Compared to Garcia's supercharged voice, Homme's down-to-earth vocal register humanizes the songs and brings a good deal more humor and pathos to them. When he sings "Life is a trip when you're psycho alone," on "You Can't Quit Me Baby," one of the album's standout tracks, it resonates with empathy rather than coming off as a put-down. And while the title and the weird slide tunings are a tip of the hat to Led Zeppelin, the bizarre, low-timbre, humming voices on that track and on "Give the Mule What He Wants" are right out of one of Ennio Morricone's scores. Unlike most guitar heroes whose "talent" depends on how many notes they can cram into a single measure, Homme will bend the same note for two minutes to get a suitable trance-like mood, as he does on "Walkin' on the Sidewalks."
Clearly, the Queens are not afraid of left field. When asked what direction the next album will take, Oliveri laughs. "Up, down, side-to-side, man. It's going in all different directions. I think you'll dig it. Some songs will be heavy, some songs will be trippy. We want to be able to move around with it and keep it new for everybody."
Aware of how playing the same songs all the time can quickly get boring, Oliveri promises surprises on the concert front as well. "We're gonna try tours where we have two drummers, tours where we have two guitar players, add and subtract members. We tour so much, and we plan to stay on the road and make records."
The Queens made good on that promise during their last tour, when they enlisted new member Dave Catching to play electric piano and lap steel as well as rhythm guitar on a couple of songs. "We want to be able to do stuff live that expands on the album. We're not trying to write any hits."

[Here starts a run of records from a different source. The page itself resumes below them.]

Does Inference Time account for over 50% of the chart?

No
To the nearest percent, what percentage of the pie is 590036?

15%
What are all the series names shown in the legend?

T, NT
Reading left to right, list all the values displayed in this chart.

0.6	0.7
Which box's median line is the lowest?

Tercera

Maybe not, but many of the tracks from the group's first album could easily match the Foo Fighters for catchiness and focused hooks. Cementing their appeal with alternative radio, the Queens recently toured with Smashing Pumpkins. "They played smaller places, for them, so nobody who would have come to see the Queens would have been able to get in, 'cause it was all sold out in however many minutes," says Oliveri. "We really enjoyed that tour, because we wanted to play for the young girls."

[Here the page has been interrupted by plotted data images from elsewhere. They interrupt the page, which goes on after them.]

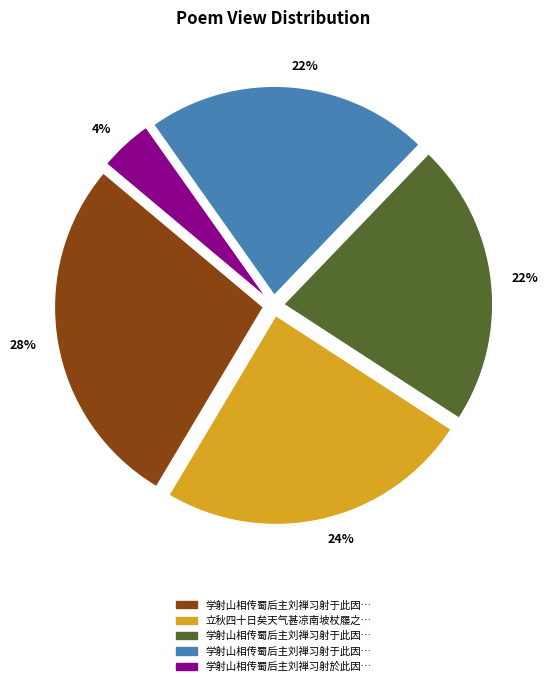

To the nearest percent, what is the average slice percentage?

20%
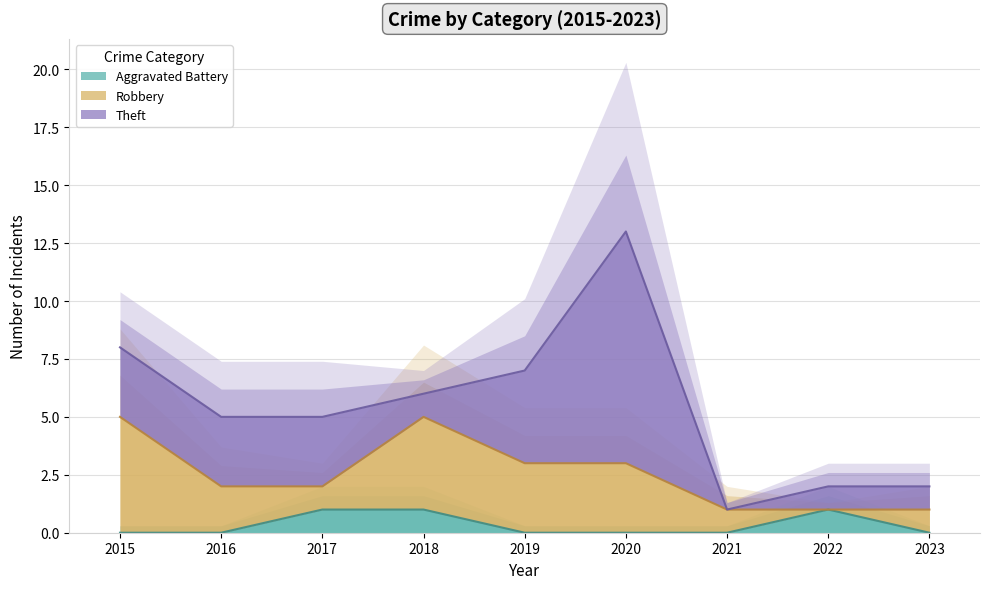

At which category is the sum across all series the highest?

2020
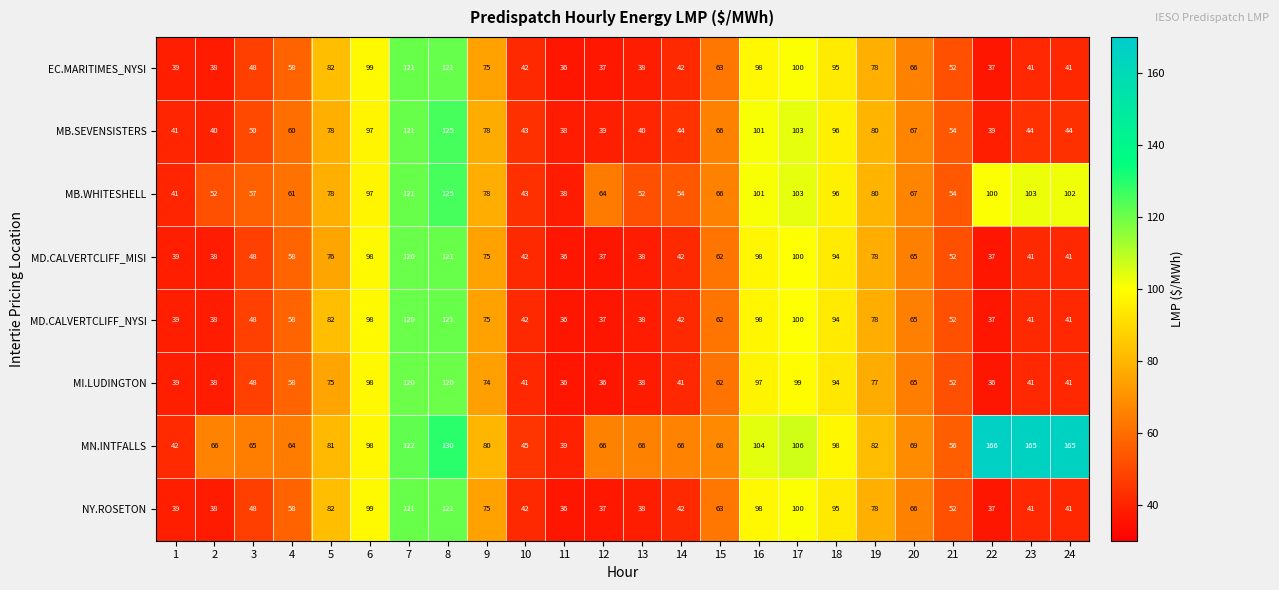

Which series changed the most between 20 and 24?

MN.INTFALLS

The Queens got that chance again when the band toured with Hole after Courtney Love and company defected from the ill-fated Marilyn Manson bill. "I'm pretty sure Courtney gave out at least one guitar or two to some girl in the audience every night. It was pretty wild," Oliveri says, laughing.
The bandmembers can leave the chaos of the road behind when they return to their desert home, where no one over thirty even knows who they are. "It's kind of cool to come back after a tour to a slow-moving place like Palm Desert," says Oliveri. "If you're not playing music here, you're not doing much."
So let Palm Springs and the neighboring counties ignore the contributions of Queens of the Stone Age and the trails the band has blazed in the field of stoner rock. Once all the desert geezers die off and will their orange and green golf jackets to thrift stores, maybe then the chamber of commerce will get around to erecting a plaque or something. After all, it took thirty years and a major motion picture before Lubbock, Texas, gave its most famous son, Buddy Holly, a bronze statue. A wooden cutout of Josh Homme in front of Blimpie's could take even longer.